▶ _WHAT IS REQUIRED_
Rewrite the stretch of rows from the start through the line containing "São aqueles que não", changing each "academia" to "empresa" and leaving everything else unchanged.

[Stored data entries]
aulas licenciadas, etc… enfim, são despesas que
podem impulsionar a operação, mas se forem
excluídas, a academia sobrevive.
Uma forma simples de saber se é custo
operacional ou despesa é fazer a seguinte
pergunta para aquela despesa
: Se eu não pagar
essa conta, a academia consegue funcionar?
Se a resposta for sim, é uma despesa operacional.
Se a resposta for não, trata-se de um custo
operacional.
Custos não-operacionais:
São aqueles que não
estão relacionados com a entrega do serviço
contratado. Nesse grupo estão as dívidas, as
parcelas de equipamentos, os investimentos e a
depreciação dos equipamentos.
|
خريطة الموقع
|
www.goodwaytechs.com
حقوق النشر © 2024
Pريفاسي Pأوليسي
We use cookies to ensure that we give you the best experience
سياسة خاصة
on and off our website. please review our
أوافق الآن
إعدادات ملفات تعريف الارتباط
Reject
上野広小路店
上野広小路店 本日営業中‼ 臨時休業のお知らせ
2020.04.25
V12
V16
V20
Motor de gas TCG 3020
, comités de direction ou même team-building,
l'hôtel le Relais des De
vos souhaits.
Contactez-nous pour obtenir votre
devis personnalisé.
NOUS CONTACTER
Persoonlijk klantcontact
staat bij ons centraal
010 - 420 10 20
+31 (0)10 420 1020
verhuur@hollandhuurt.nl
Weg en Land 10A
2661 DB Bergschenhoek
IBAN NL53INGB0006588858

▶ _EXPECTED OUTPUT_
aulas licenciadas, etc… enfim, são despesas que
podem impulsionar a operação, mas se forem
excluídas, a empresa sobrevive.
Uma forma simples de saber se é custo
operacional ou despesa é fazer a seguinte
pergunta para aquela despesa
: Se eu não pagar
essa conta, a empresa consegue funcionar?
Se a resposta for sim, é uma despesa operacional.
Se a resposta for não, trata-se de um custo
operacional.
Custos não-operacionais:
São aqueles que não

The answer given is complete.